● **Work item**: Output each line of the material exactly as it stands.

● **Data supplied**:
==*==
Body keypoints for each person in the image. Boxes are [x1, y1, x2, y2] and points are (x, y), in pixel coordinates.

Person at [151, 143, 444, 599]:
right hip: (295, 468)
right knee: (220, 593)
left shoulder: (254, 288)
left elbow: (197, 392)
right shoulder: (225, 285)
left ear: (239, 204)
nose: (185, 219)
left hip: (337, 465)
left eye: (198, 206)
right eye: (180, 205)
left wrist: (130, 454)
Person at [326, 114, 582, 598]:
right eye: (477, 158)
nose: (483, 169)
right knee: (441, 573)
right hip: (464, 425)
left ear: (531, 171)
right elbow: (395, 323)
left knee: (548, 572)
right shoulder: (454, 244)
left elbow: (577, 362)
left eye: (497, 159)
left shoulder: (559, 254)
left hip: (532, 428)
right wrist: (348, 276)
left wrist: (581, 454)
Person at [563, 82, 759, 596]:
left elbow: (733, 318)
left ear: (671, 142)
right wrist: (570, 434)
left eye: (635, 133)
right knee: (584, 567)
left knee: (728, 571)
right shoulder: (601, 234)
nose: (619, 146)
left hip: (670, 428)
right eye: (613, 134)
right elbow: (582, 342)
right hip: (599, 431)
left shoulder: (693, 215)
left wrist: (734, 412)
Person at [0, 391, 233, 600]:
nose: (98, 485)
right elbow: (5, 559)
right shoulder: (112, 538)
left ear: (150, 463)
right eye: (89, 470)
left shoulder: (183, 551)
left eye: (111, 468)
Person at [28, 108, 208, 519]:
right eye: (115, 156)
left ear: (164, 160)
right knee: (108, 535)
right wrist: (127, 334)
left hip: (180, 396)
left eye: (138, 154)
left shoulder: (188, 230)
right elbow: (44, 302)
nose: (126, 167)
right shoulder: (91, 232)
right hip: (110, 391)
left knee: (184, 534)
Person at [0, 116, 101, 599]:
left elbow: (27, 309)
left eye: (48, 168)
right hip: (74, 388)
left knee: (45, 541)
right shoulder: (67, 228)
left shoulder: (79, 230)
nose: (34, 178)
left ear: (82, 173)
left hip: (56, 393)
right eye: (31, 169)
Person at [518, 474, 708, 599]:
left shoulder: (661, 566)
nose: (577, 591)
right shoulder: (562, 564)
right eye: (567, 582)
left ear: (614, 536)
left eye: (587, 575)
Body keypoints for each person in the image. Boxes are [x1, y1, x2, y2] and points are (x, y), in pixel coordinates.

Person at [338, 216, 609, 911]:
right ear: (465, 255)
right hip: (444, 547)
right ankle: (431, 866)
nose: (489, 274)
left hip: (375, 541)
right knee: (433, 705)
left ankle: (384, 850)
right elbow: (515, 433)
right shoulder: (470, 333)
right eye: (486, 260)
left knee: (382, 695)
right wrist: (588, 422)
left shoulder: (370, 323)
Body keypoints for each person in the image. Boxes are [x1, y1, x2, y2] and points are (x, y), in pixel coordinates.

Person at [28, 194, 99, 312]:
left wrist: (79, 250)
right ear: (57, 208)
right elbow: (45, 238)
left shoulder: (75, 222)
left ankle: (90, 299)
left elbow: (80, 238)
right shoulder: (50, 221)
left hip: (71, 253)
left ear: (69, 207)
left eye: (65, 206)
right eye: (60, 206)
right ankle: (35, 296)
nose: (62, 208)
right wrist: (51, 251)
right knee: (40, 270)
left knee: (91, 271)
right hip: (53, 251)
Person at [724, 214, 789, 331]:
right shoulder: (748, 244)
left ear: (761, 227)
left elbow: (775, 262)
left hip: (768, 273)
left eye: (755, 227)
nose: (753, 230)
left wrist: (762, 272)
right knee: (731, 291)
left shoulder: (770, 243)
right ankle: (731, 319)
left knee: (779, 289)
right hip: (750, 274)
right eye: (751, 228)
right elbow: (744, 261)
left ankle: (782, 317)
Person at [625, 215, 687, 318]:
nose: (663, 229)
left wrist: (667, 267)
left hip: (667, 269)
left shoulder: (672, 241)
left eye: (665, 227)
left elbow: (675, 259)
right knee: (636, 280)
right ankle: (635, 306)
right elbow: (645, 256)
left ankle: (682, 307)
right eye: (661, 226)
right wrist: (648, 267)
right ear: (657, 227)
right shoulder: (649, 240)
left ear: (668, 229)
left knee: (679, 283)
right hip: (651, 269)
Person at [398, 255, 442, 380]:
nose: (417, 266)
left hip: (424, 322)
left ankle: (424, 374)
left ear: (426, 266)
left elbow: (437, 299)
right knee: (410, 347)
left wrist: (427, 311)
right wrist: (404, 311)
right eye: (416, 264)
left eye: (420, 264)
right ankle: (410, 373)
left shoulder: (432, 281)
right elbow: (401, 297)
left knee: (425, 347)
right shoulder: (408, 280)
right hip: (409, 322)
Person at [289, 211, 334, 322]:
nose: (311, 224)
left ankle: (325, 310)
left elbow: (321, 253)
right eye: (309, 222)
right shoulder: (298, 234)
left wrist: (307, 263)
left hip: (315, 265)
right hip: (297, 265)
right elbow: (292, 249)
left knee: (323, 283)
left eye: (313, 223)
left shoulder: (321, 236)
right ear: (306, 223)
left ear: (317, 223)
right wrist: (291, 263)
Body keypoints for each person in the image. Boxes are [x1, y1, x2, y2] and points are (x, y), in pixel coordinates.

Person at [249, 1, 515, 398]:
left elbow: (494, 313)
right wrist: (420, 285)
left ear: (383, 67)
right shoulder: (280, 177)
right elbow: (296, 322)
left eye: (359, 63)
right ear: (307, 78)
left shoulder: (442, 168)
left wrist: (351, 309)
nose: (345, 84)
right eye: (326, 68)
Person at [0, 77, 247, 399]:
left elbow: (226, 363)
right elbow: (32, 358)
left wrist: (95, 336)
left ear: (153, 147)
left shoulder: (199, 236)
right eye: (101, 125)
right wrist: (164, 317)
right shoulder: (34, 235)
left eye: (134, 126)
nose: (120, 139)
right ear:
==*==
● **Solution**:
Body keypoints for each person in the image. Boxes are [x1, y1, x2, y2] and points are (x, y), in pixel coordinates.

Person at [151, 143, 444, 599]:
right hip: (295, 468)
right knee: (220, 593)
left shoulder: (254, 288)
left elbow: (197, 392)
right shoulder: (225, 285)
left ear: (239, 204)
nose: (185, 219)
left hip: (337, 465)
left eye: (198, 206)
right eye: (180, 205)
left wrist: (130, 454)
Person at [326, 114, 582, 598]:
right eye: (477, 158)
nose: (483, 169)
right knee: (441, 573)
right hip: (464, 425)
left ear: (531, 171)
right elbow: (395, 323)
left knee: (548, 572)
right shoulder: (454, 244)
left elbow: (577, 362)
left eye: (497, 159)
left shoulder: (559, 254)
left hip: (532, 428)
right wrist: (348, 276)
left wrist: (581, 454)
Person at [563, 82, 759, 596]:
left elbow: (733, 318)
left ear: (671, 142)
right wrist: (570, 434)
left eye: (635, 133)
right knee: (584, 567)
left knee: (728, 571)
right shoulder: (601, 234)
nose: (619, 146)
left hip: (670, 428)
right eye: (613, 134)
right elbow: (582, 342)
right hip: (599, 431)
left shoulder: (693, 215)
left wrist: (734, 412)
Person at [0, 391, 233, 600]:
nose: (98, 485)
right elbow: (5, 559)
right shoulder: (112, 538)
left ear: (150, 463)
right eye: (89, 470)
left shoulder: (183, 551)
left eye: (111, 468)
Person at [28, 108, 208, 519]:
right eye: (115, 156)
left ear: (164, 160)
right knee: (108, 535)
right wrist: (127, 334)
left hip: (180, 396)
left eye: (138, 154)
left shoulder: (188, 230)
right elbow: (44, 302)
nose: (126, 167)
right shoulder: (91, 232)
right hip: (110, 391)
left knee: (184, 534)
Person at [0, 116, 101, 599]:
left elbow: (27, 309)
left eye: (48, 168)
right hip: (74, 388)
left knee: (45, 541)
right shoulder: (67, 228)
left shoulder: (79, 230)
nose: (34, 178)
left ear: (82, 173)
left hip: (56, 393)
right eye: (31, 169)
Person at [518, 474, 708, 599]:
left shoulder: (661, 566)
nose: (577, 591)
right shoulder: (562, 564)
right eye: (567, 582)
left ear: (614, 536)
left eye: (587, 575)
Body keypoints for each person in the image. Boxes are [x1, y1, x2, y2] and points are (x, y), in pixel coordinates.

Person at [338, 216, 609, 911]:
right ear: (465, 255)
right hip: (444, 547)
right ankle: (431, 866)
nose: (489, 274)
left hip: (375, 541)
right knee: (433, 705)
left ankle: (384, 850)
right elbow: (515, 433)
right shoulder: (470, 333)
right eye: (486, 260)
left knee: (382, 695)
right wrist: (588, 422)
left shoulder: (370, 323)
Body keypoints for each person in the image. Boxes are [x1, y1, x2, y2] and points are (x, y), in pixel coordinates.

Person at [28, 194, 99, 312]:
left wrist: (79, 250)
right ear: (57, 208)
right elbow: (45, 238)
left shoulder: (75, 222)
left ankle: (90, 299)
left elbow: (80, 238)
right shoulder: (50, 221)
left hip: (71, 253)
left ear: (69, 207)
left eye: (65, 206)
right eye: (60, 206)
right ankle: (35, 296)
nose: (62, 208)
right wrist: (51, 251)
right knee: (40, 270)
left knee: (91, 271)
right hip: (53, 251)
Person at [724, 214, 789, 331]:
right shoulder: (748, 244)
left ear: (761, 227)
left elbow: (775, 262)
left hip: (768, 273)
left eye: (755, 227)
nose: (753, 230)
left wrist: (762, 272)
right knee: (731, 291)
left shoulder: (770, 243)
right ankle: (731, 319)
left knee: (779, 289)
right hip: (750, 274)
right eye: (751, 228)
right elbow: (744, 261)
left ankle: (782, 317)
Person at [625, 215, 687, 318]:
nose: (663, 229)
left wrist: (667, 267)
left hip: (667, 269)
left shoulder: (672, 241)
left eye: (665, 227)
left elbow: (675, 259)
right knee: (636, 280)
right ankle: (635, 306)
right elbow: (645, 256)
left ankle: (682, 307)
right eye: (661, 226)
right wrist: (648, 267)
right ear: (657, 227)
right shoulder: (649, 240)
left ear: (668, 229)
left knee: (679, 283)
right hip: (651, 269)
Person at [398, 255, 442, 380]:
nose: (417, 266)
left hip: (424, 322)
left ankle: (424, 374)
left ear: (426, 266)
left elbow: (437, 299)
right knee: (410, 347)
left wrist: (427, 311)
right wrist: (404, 311)
right eye: (416, 264)
left eye: (420, 264)
right ankle: (410, 373)
left shoulder: (432, 281)
right elbow: (401, 297)
left knee: (425, 347)
right shoulder: (408, 280)
right hip: (409, 322)
Person at [289, 211, 334, 322]:
nose: (311, 224)
left ankle: (325, 310)
left elbow: (321, 253)
right eye: (309, 222)
right shoulder: (298, 234)
left wrist: (307, 263)
left hip: (315, 265)
right hip: (297, 265)
right elbow: (292, 249)
left knee: (323, 283)
left eye: (313, 223)
left shoulder: (321, 236)
right ear: (306, 223)
left ear: (317, 223)
right wrist: (291, 263)
Body keypoints for each person in the image. Boxes are [x1, y1, x2, y2] and points are (x, y), in pixel coordinates.

Person at [249, 1, 515, 398]:
left elbow: (494, 313)
right wrist: (420, 285)
left ear: (383, 67)
right shoulder: (280, 177)
right elbow: (296, 322)
left eye: (359, 63)
right ear: (307, 78)
left shoulder: (442, 168)
left wrist: (351, 309)
nose: (345, 84)
right eye: (326, 68)
Person at [0, 77, 247, 399]:
left elbow: (226, 363)
right elbow: (32, 358)
left wrist: (95, 336)
left ear: (153, 147)
left shoulder: (199, 236)
right eye: (101, 125)
right wrist: (164, 317)
right shoulder: (34, 235)
left eye: (134, 126)
nose: (120, 139)
right ear:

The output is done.